The increasing trend of cardiovascular diseases, including stroke, coronary heart disease, and heart failure per BP categories increase, was constantly observed across the analysis [8, 10]. A significance likely depends on the person-year follow-up period of a population and risk in reference categories in these studies. Nevertheless, significant risk increases among participants without hypertension but higher than the lowest BP category were observed, even based on a comparably small sample of under a dozen of thousand population. The reports call our attention to these high-normal/elevated BP populations. The calculated population attributable fraction among the Suita participants with high-normal and elevated BPs, based on the JSH 2019 Guidelines [5], were 2.7% (95% CI, 0.6–4.2%) and 3.8% (95% CI, 2.3–4.9%) [8], which seems not significantly impacted at a glance. However, considering that 34.9% of the study participants belonged to these categories, intensive treatment, regardless of pharmacological approach or lifestyle improvement, to this massive population must be essential for a population strategy to reduce cardiovascular risk worldwide.

The BP classification and the target BP levels for antihypertensive treatment are confusing and sometimes mixed up. The former is mainly used for treatment-naïve individuals; in contrast, physicians should consider the target BP according to the condition of each patient who initializes and continues antihypertensive medication. Nevertheless, meta-analyses of trials demonstrated that BP-lowering treatment reduced cardiovascular diseases irrespective of the initial BP level before the treatment [11, 12]. Therefore, primarily aiming to shift down to the one lower BP category may be a widely acceptable treatment strategy for most patients as the first step. It can break down clinical inertia on a patient side. Overcoming clinical inertia on a clinician’s side is also essential; clinicians shall not neglect their effort to tighten the treatment to stringently achieve the target BP level for those who need more risk reduction, as the recent trials confirmed the benefit [2, 3].

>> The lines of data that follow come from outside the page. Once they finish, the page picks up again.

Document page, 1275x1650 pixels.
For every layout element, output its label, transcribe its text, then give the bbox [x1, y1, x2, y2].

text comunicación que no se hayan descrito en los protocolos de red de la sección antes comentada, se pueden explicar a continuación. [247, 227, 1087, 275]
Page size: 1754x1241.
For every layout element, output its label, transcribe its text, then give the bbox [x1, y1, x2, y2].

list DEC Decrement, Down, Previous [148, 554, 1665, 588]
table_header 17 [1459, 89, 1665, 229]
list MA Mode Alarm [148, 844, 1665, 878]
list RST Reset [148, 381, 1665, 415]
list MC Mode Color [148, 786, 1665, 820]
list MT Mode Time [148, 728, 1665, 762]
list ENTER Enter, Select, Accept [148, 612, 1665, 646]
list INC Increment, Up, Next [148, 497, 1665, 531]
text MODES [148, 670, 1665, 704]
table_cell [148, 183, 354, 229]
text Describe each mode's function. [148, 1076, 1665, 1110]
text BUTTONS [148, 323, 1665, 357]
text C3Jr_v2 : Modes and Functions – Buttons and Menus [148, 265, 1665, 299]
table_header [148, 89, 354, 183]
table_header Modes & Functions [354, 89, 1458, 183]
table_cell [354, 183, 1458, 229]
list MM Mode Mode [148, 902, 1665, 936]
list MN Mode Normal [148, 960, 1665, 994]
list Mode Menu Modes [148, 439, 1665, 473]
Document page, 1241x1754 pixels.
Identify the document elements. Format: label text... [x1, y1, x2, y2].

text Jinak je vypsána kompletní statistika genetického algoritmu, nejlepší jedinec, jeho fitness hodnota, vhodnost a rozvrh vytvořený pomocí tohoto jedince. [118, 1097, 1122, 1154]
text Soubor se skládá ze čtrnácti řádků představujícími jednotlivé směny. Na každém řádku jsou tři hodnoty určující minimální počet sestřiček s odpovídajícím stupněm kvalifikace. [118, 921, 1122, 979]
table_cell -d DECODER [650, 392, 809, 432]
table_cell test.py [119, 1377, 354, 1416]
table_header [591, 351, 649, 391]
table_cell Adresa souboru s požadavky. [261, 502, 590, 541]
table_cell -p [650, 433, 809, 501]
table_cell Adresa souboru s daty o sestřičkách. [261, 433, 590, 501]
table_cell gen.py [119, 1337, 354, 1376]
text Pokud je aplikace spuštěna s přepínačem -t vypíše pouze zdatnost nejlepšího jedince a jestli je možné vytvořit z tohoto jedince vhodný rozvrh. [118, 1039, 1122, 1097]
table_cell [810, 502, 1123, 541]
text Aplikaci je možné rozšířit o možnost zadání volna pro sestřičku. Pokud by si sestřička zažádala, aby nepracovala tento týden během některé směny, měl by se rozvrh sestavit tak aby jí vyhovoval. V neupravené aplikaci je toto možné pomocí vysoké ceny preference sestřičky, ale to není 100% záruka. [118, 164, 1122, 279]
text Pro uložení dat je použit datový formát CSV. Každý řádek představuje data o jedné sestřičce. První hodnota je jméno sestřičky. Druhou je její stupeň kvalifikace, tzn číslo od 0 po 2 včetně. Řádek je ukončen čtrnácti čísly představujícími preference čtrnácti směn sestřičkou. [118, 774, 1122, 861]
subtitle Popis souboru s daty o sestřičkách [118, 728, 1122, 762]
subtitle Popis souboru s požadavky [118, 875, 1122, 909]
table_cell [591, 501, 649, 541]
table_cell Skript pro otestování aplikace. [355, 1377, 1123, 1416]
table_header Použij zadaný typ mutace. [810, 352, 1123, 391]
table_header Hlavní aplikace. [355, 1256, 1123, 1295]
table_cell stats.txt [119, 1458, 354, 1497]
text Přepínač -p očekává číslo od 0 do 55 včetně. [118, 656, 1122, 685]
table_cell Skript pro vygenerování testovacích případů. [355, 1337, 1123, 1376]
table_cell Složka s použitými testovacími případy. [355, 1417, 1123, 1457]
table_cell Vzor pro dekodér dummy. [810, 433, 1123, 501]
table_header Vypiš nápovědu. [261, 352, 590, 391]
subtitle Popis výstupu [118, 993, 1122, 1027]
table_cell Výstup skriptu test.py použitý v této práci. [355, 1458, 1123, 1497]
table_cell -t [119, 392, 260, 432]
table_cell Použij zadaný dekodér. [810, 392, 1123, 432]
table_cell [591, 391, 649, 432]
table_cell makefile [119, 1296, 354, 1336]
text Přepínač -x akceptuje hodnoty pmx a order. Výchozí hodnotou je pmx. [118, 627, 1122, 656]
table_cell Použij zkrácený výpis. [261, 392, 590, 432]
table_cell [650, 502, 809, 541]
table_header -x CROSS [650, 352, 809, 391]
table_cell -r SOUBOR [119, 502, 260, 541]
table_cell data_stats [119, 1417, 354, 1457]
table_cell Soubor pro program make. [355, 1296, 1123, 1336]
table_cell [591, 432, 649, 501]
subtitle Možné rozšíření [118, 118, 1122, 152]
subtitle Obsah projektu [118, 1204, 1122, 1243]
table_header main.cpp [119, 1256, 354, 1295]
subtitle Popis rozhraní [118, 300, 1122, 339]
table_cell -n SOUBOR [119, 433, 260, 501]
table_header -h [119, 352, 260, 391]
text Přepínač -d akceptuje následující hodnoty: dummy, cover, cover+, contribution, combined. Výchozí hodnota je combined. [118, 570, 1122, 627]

Like other risk factors, amendment of BP thresholds affects succeeding risk estimation and classification established by the previously used values, particularly when absolute risk and population attributable fraction are calculated [13]. Furthermore, the different thresholds may affect the prospective association in a population where the classical BP category-based risk stratification has already been established [13, 14]. To maintain and expand the usefulness of such risk stratification, we should reassess and update it whenever needed. At the same time, we should pay great attention to the surrounding conditions that can alter the established guidelines, e.g., medical and social advancement through changing times and emerging critical outcomes such as dementia and frailty. The measurement methodology is also indispensable, as office BP shall be measured according to the guidelines proposing BP classification. Moreover, considering the evidence that supports the more prognostic ability of out-of-office BP compared with conventional office BP [15], utilization of out-of-office BP would also be a fundamental approach.